Actin cytoskeleton depolymerization with clostridium spiroforme toxin enhances the secretory activity of rat melanotrophs.

Abstract

1. We measured membrane capacitance (Cm) in cultured rat melanotrophs pretreated with Clostridium spiroforme toxin (CST), which specifically depolymerizes cortical filamentous actin (F-actin). Phalloidin staining confirmed that CST treatment depolymerised the F-actin. 2. In control cells, cytosol dialysis with 1 microM Ca2+i increased Cm by 23 +/- 4 % (n = 11) relative to the resting Cm 400 s after the start of patch rupture.
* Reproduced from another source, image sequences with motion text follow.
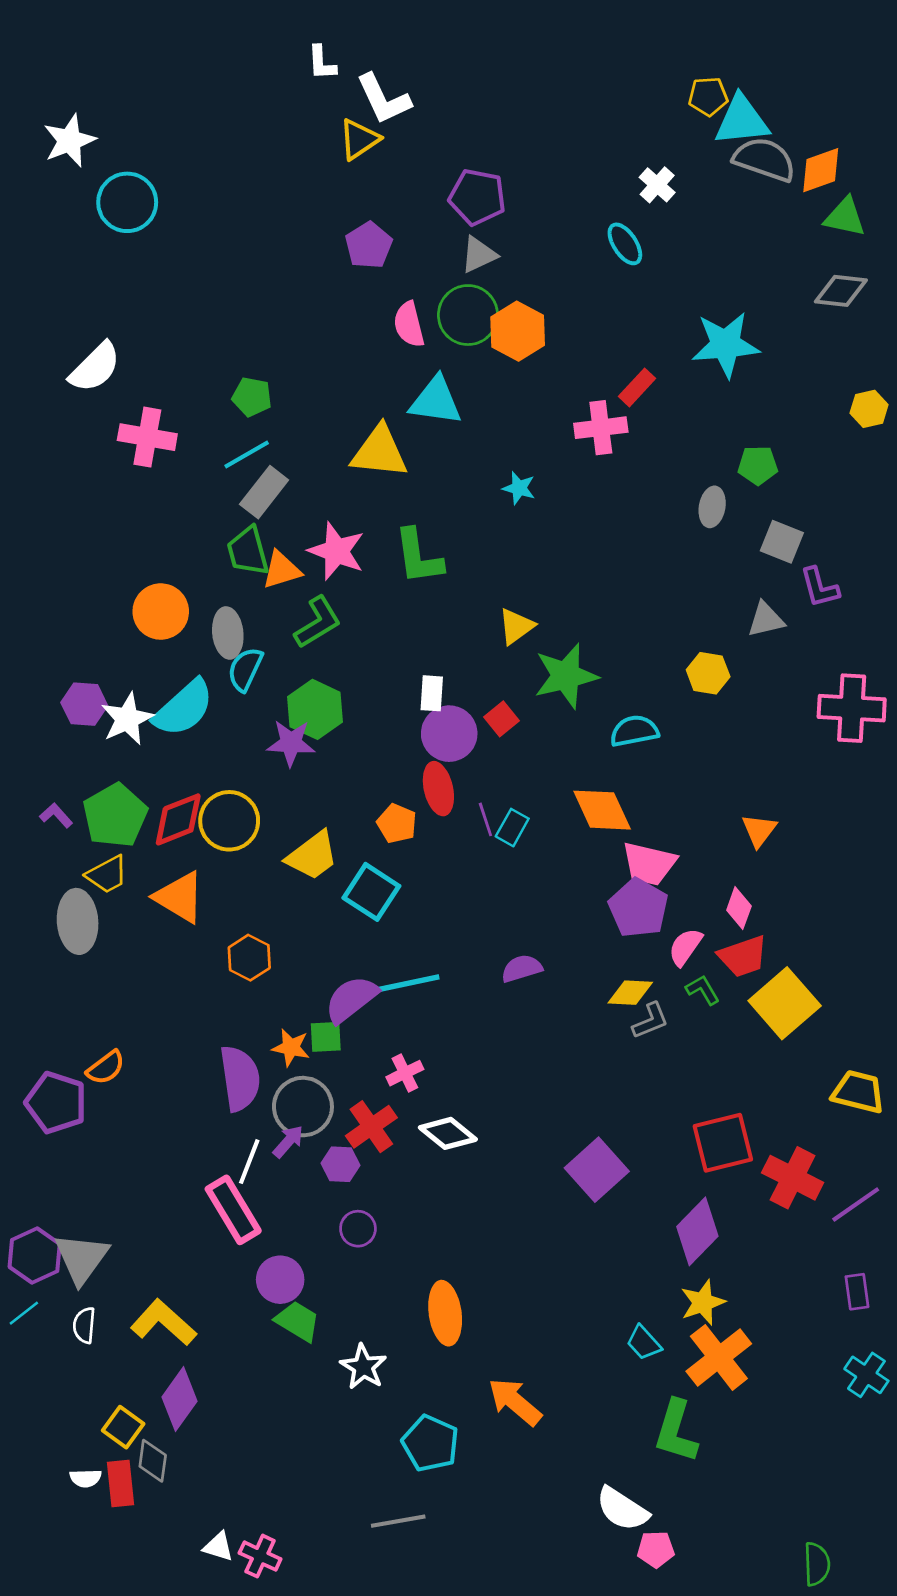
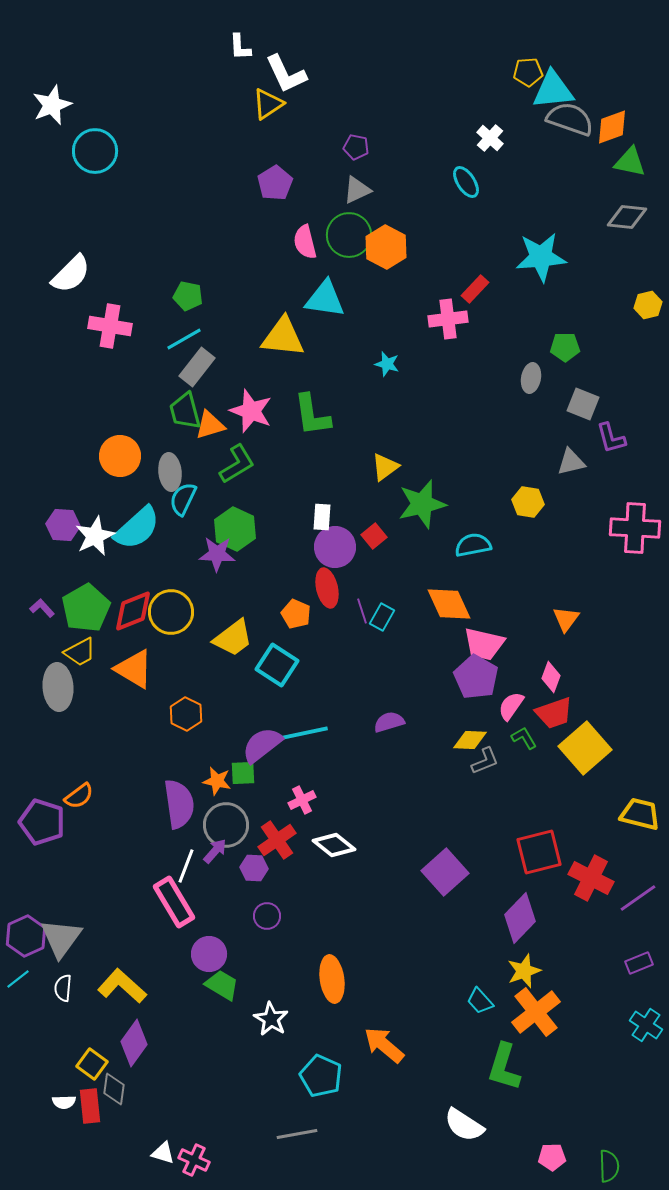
purple pentagon: (477, 197) -> (356, 147), size x0.6
purple rectangle: (857, 1292) -> (639, 963), turned 76
pink pentagon: (656, 1549) -> (552, 1157), moved

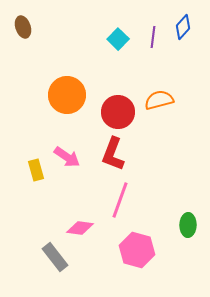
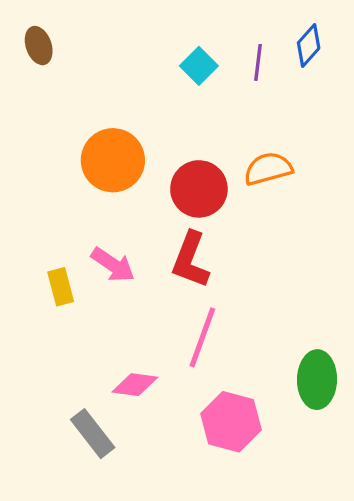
green ellipse: (188, 225) -> (317, 380), size x1.4

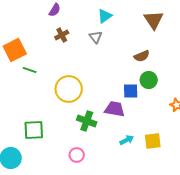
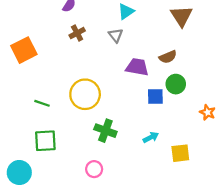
green line: (30, 70) -> (42, 103), moved
purple trapezoid: (115, 109) -> (137, 67), moved
cyan arrow: (127, 140) -> (151, 137), moved

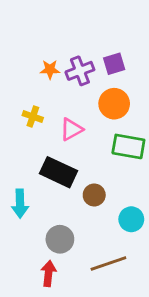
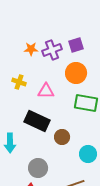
pink triangle: (71, 129) -> (46, 91), turned 30

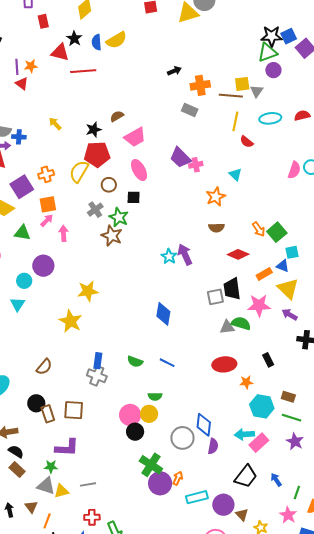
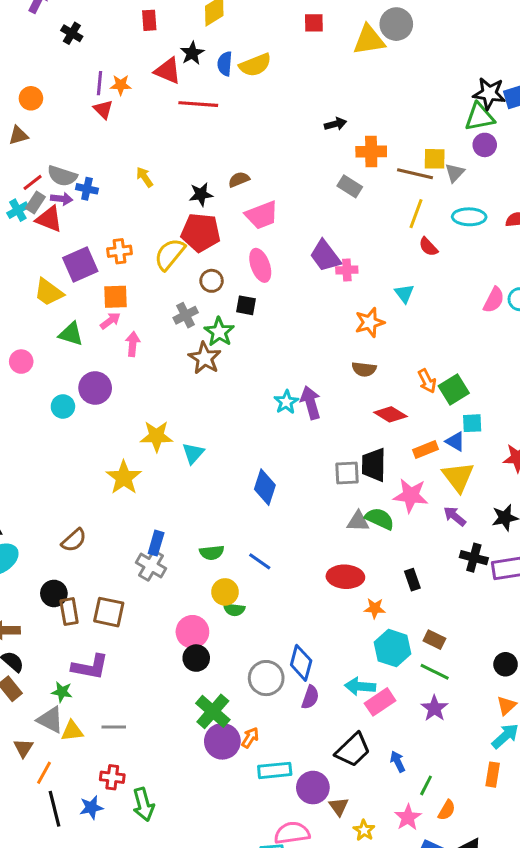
cyan triangle: (18, 304) -> (193, 453), moved
green semicircle: (135, 362) -> (212, 553), turned -35
yellow circle: (149, 414) -> (225, 592), moved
In CST-treated cells the increase in Cm was 32 +/- 5 % (n = 15), not significantly different from controls. The rate of Cm increase was affected transiently by CST treatment, peaking at 1 min after patch rupture. The maximal rate of Cm increase was 4.27 +/- 0.85 fF s-1 (n = 12; measured 200 s after the start of patch rupture) in controls and 8.0 +/- 1.35 fF s-1 (n = 23; measured 75 s after the start of patch rupture) in CST-treated cells (P < 0.01). 3. In control cells cytosol dialysis with 0 microM Ca2+i decreased Cm by 9 +/- 3 % (n = 7), in CST-treated cells Cm increased by 11 +/- 3 % (n = 7) relative to resting Cm 400 s after the start of cytosol dialysis. The rate of change in Cm remained constant (controls: -1 to -2 fF s-1; CST treatment: 1-2 fF s-1). 4. Transient and sustained effects of CST treatment on changes in Cm at high or low [Ca2+]i, respectively, suggest a distinct role of cytoskeleton in Ca2+-dependent and Ca2+-independent changes in Cm. Transient enhancement of the rate of Cm by CST is consistent with a barrier role of cytoskeleton in regulated exocytosis. The sustained effect of CST on Ca2+-independent changes in Cm suggests cytoskeletal involvement in endocytosis.